Le paradoxe est que, même depuis sa première réédition en avril 1992 par le Centre Pietro Tresso (Florence, Italie), la fable de la filiation entre Lutte ouvrière et l’UC a trouvé à se nourrir de ce texte désormais public. Faisant complètement abstraction des conditions de sa rédaction rappelées ci-dessus et de ce qu’était l’UC en 1943, ignorant aussi le plus souvent ce que sont les pratiques internes de LO, certains ont cru déceler dans le Rapport sur l’organisation les prémices de ce qu’est Lutte ouvrière. Ce n’est pas plus sérieux que d’essayer de faire porter au Que Faire ? de Lénine la responsabilité des crimes de Staline !

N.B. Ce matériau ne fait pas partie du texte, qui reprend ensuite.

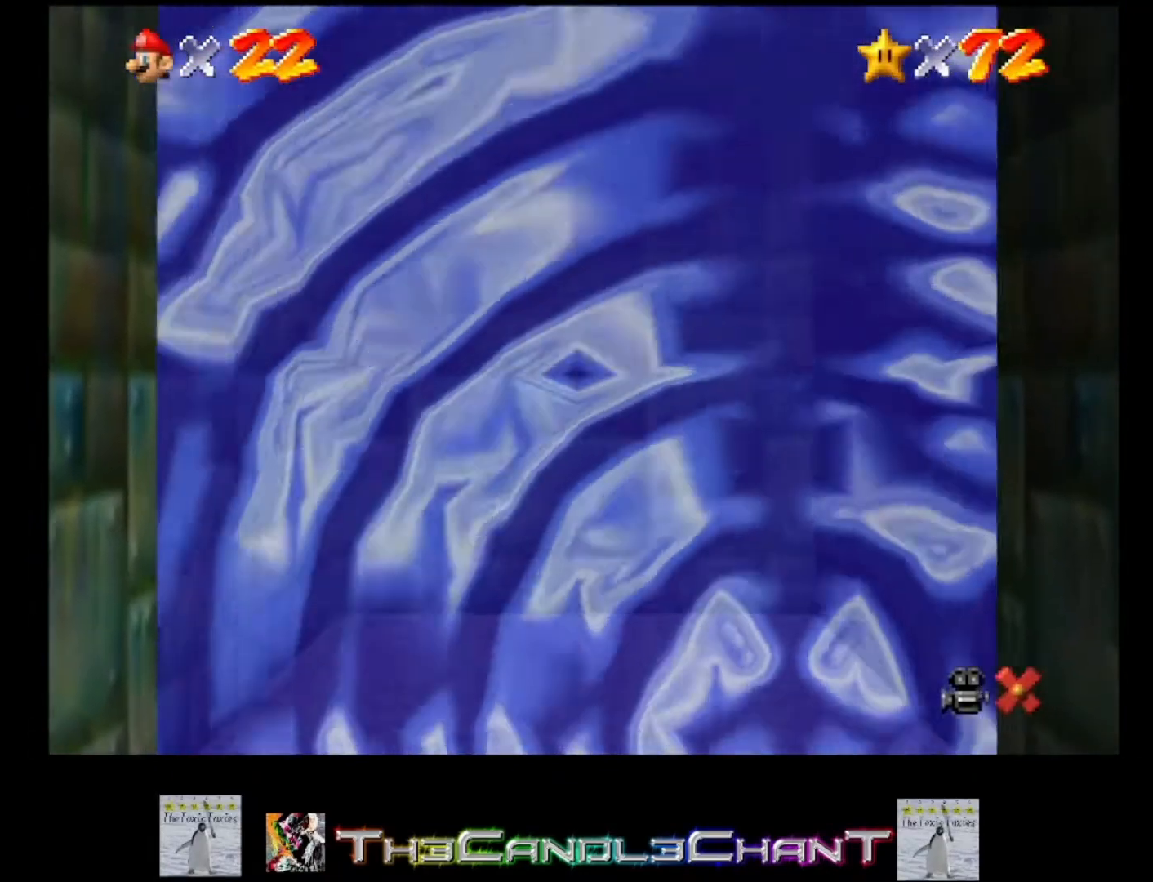
{"buttons": [], "left_stick": "center", "right_stick": "center", "events": []}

Il est arrivé souvent dans l’histoire que ceux que Trotsky nommait avec mépris les épigones tentent de parer leurs agissements de la caution de noms plus grands que les leurs en dévoyant leurs textes et leur pensée : Napoléon-Bonaparte et Napoléon 1er, Staline et Lénine, etc. Il est regrettable qu’une partie de ceux qui souhaitent, parfois sincèrement, participer à l’écriture de l’histoire telle qu’elle fut ﷓et non pas telle qu’il est admis qu’elle ait été﷓ tombent dans le panneau.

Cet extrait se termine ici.